プロモーションモードは、新製品発表やセール期間など、一時的に広告費を増やしたり、ROASの目標を柔軟にしたい場合に役立ちます。これまで手動で行っていた調整が簡素化されることで、運用工数の削減と機会損失の抑制が期待されます。ベータ版のため、利用可能になった場合はその効果を検証することをお勧めします。
しかし、最も重要な変更は、8月17日から始まる予算制限のあるキャンペーンの最適化方法の更新です。これは、新機能を導入するかどうかに関わらず、すべての対象キャンペーンに影響するため、広告主は事前の対応が不可欠です。

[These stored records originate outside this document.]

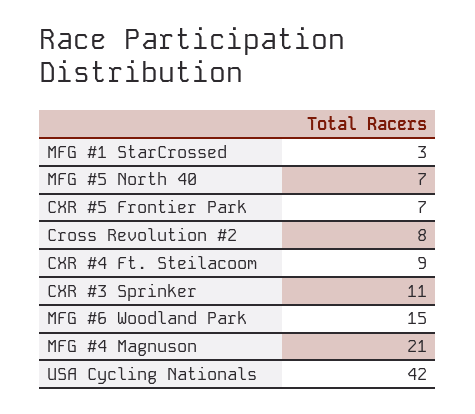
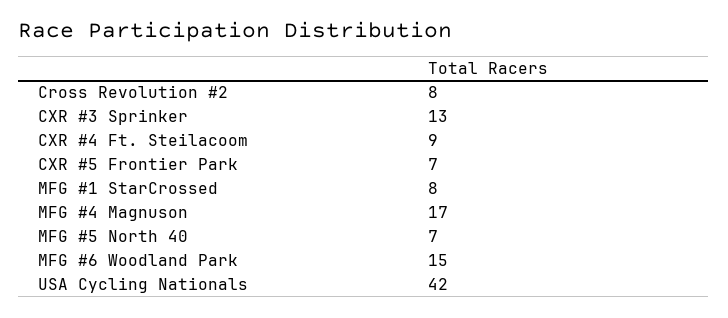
  {
-   "MFG #1 StarCrossed": 3,
+   "MFG #1 StarCrossed": 8,
    "MFG #5 North 40": 7,
    "CXR #5 Frontier Park": 7,
    "Cross Revolution #2": 8,
    "CXR #4 Ft. Steilacoom": 9,
-   "CXR #3 Sprinker": 11,
+   "CXR #3 Sprinker": 13,
    "MFG #6 Woodland Park": 15,
-   "MFG #4 Magnuson": 21,
+   "MFG #4 Magnuson": 17,
    "USA Cycling Nationals": 42
  }

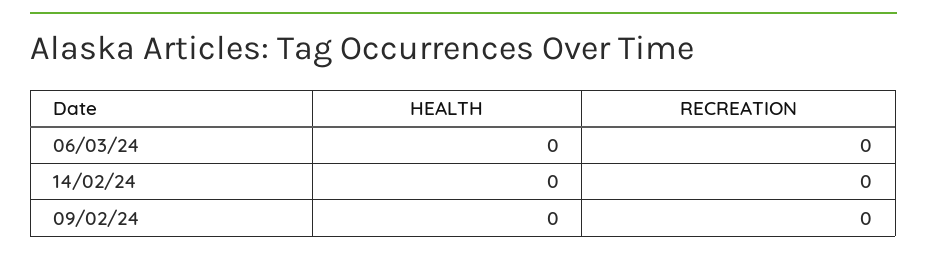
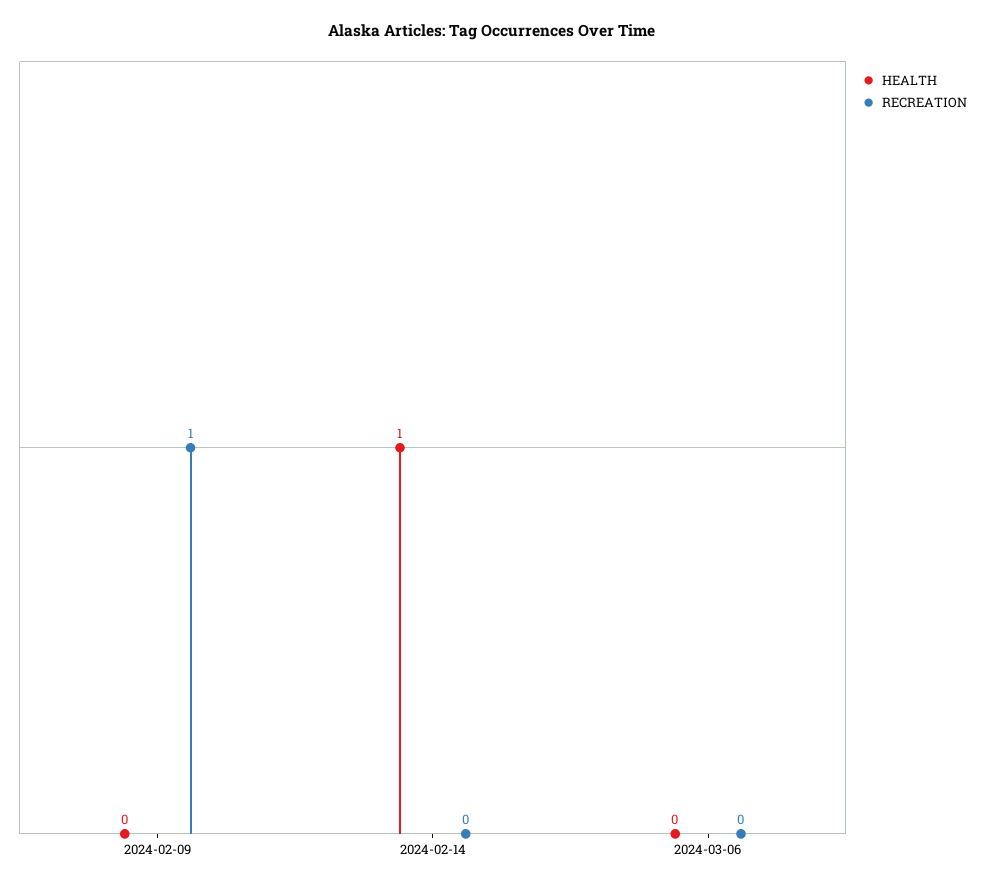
  {
    "HEALTH": {
      "06/03/24": 0,
-     "14/02/24": 0,
+     "14/02/24": 1,
      "09/02/24": 0
    },
    "RECREATION": {
      "06/03/24": 0,
      "14/02/24": 0,
-     "09/02/24": 0
+     "09/02/24": 1
    }
  }

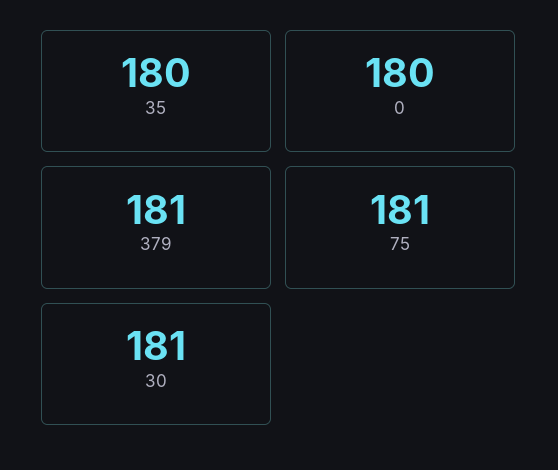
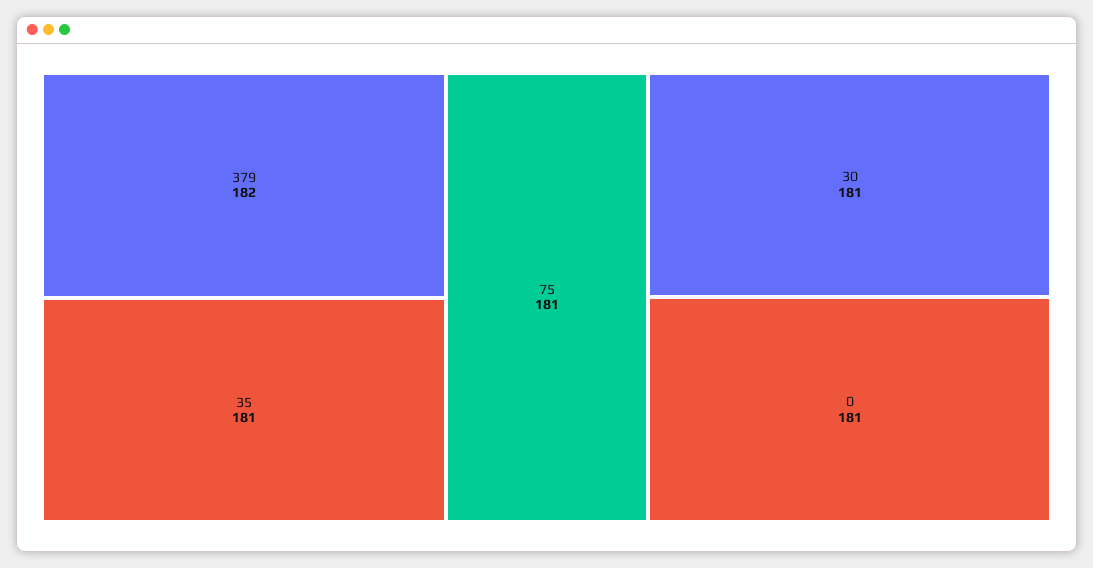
  {
-   "35": 180,
+   "35": 181,
-   "0": 180,
+   "0": 181,
-   "379": 181,
+   "379": 182,
    "75": 181,
    "30": 181
  }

Googleが7月6日からアカウント内で通知を開始するとのことですので、通知を注意深く確認し、過去のキャンペーンパフォーマンスデータを確認することが重要です。また、現在のビジネス目標と既存のCPAやROASの目標が一致しているか、入念に再評価する必要があります。
代理店にとっては、この変更について顧客と事前に議論し、準備を促す良い機会です。予算制限を受けているキャンペーンは、特に8月17日以降のパフォーマンスを注意深く監視し、必要に応じて目標調整などの対応を取りましょう。これは、受動的に待つのではなく、能動的に確認・調整が求められる更新と言えます。